Consumo: especialista comenta elevado grau de judicialização no Brasil
A professora Angélica Carlini, autora de livros como “Aspectos Jurídicos dos Contrato de Seguros” e “Judicialização da Saúde Pública e Privada” (ambos da editora Livraria do Advogado), acredita que, nas relações de consumo do mundo contemporâneo, cada vez mais convergentes para o ambiente digital, o debate que prevalece é histórico e se refere à questão da ética.
Entusiasta das novas tecnologias pelas facilidades que trazem a um custo relativamente baixo, ela defende que o consumidor seja cada vez mais bem informado para que assuma o protagonismo nas relações de consumo.
Ela entende que somente assim será possível reduzir o elevado grau de judicialização ainda existente no país. Trazendo a discussão para o mercado de Seguros, ela menciona a estratégia de comunicação adotada para o Seguro DPVAT como exemplo do que considera fundamental nesse processo de construção do protagonismo do cliente: a ausência de tecnicismos, a linguagem simples, humanizada. Confira abaixo a entrevista completa.
1-Como enxerga as relações de consumo no momento atual, em que as empresas e os consumidores convergem para o ambiente digital?
Acredito que o ambiente digital – ou majoritariamente digital – sem dúvida alguma traz novas necessidades e novas formas de agir, mas, ao fim e ao cabo, as questões que se apresentam são históricas: dizem respeito à ética nas relações de consumo. Na prática, todas as relações estão sendo impactadas pela tecnologia, sejam elas de consumo, familiares, ou institucionais, mas o debate continua centrado na questão ética. No ambiente digital não estamos nos relacionando olho no olho. Portanto, temos sempre que medir a experiência do consumidor. Devemos caminhar para um ambiente em que haja diálogo prévio e posterior e mensurar, de múltiplas formas, aspectos positivos – ou nem tanto – nessa experiência, visando sempre aprimorá-la. Isso certamente demanda a revisão de conceitos, especialmente sobre a forma de abordar esse consumidor. Mas existem hoje estudos muito bem feitos sobre a racionalidade do consumo, que facilitam essa abordagem e podem ajudar, inclusive, na formatação de novos produtos e serviços.
2-A despeito do aprimoramento das relações de consumo, especialmente a partir do Código de Defesa do Consumidor (CDC), a judicialização ainda é elevada no país.

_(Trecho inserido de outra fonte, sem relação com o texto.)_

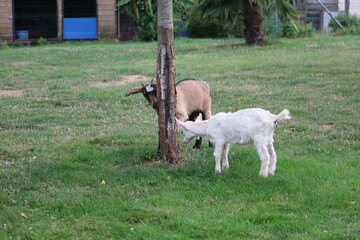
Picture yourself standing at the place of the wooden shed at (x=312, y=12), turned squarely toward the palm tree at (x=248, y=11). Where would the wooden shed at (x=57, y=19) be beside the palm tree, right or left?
right

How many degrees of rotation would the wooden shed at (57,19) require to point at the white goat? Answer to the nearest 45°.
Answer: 0° — it already faces it

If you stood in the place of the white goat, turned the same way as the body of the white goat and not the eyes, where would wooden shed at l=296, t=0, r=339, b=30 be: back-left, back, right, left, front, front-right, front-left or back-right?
right

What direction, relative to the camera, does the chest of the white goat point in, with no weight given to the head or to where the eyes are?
to the viewer's left

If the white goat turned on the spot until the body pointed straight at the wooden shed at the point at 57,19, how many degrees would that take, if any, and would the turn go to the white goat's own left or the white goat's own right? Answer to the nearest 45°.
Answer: approximately 90° to the white goat's own right

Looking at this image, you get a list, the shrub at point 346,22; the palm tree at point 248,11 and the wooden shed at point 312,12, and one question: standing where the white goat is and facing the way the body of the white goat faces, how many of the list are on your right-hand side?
3

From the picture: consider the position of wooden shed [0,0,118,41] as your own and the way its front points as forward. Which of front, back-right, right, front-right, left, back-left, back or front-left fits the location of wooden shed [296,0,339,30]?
left

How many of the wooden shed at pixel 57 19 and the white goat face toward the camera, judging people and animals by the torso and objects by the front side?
1

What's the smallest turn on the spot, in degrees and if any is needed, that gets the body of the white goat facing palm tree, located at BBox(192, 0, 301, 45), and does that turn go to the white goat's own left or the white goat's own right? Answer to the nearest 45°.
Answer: approximately 90° to the white goat's own right

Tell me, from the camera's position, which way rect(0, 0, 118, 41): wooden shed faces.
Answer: facing the viewer

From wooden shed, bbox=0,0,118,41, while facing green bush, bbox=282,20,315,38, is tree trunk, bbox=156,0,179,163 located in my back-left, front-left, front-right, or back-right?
front-right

Como avalia esse comportamento do consumidor no mercado de Seguros, em geral?
No meu entendimento, a evolução da comunicação não trouxe, na mesma medida, mais qualidade ao diálogo. Prova disso é que as pessoas têm encontrado mais pontos de ruptura que de consenso. Nossa época tem muito mais facilidades, mas não tem efetividade de diálogo. Isso se explica por várias razões, entre elas há o fato de as pessoas sempre desejarem que alguém resolva algo por elas. Há casais que recorrem ao judiciário para decidir a escola em que o filho deverá estudar, por exemplo. Como não conseguem decidir sozinhas, na base do diálogo, recorrem à Justiça. Isso é próprio de sociedades como a nossa, com um histórico de autoritarismo.

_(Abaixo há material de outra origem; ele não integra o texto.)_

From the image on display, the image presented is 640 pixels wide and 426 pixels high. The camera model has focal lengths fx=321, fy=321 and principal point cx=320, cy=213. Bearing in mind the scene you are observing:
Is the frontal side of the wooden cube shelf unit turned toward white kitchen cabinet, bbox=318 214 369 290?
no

Basta lembrar que a escravidão só terminou no fim do século XIX. Somos uma República jovem, uma democracia jovem, sempre com uma forte presença do Estado. Estamos acostumados a pensar que aquilo que o Estado “manda” é que é o correto. Isso nos leva muitas vezes à percepção de que uma decisão judicial nos deixa mais protegidos.
3-Como mudar esse quadro?
Não atingimos, ainda, como sociedade, um grau de maturidade que nos dê protagonismo nas relações de consumo. Muitas pessoas têm a visão de que existe um “departamento de maldade” nas empresas, desconsiderando, por exemplo, a possibilidade de que tenham feito uma má escolha, com pressa, sem observar as condições de um determinado contrato. Isso ocorre no mercado de Seguros e em muitos outros. Só vamos nos livrar da judicialização à medida que as pessoas tiverem mais informação. Entendo que as empresas devem informar mais e melhor, sem tecnicismos, a fim de que o consumidor fique motivado e assuma o protagonismo nas relações de consumo.
Acho que o DPVAT faz isso de maneira muito interessante. As campanhas são informativas, extremamente amigáveis, chegam no ponto certo. Acho que esse é um caminho que precisa ser perseguido diariamente. As empresas precisam ser fornecedoras de experiências positivas para as pessoas. É preciso cada vez mais dialogar, informar e aferir . Mas sou muito otimista e acho que estamos em um momento excepcional para isso.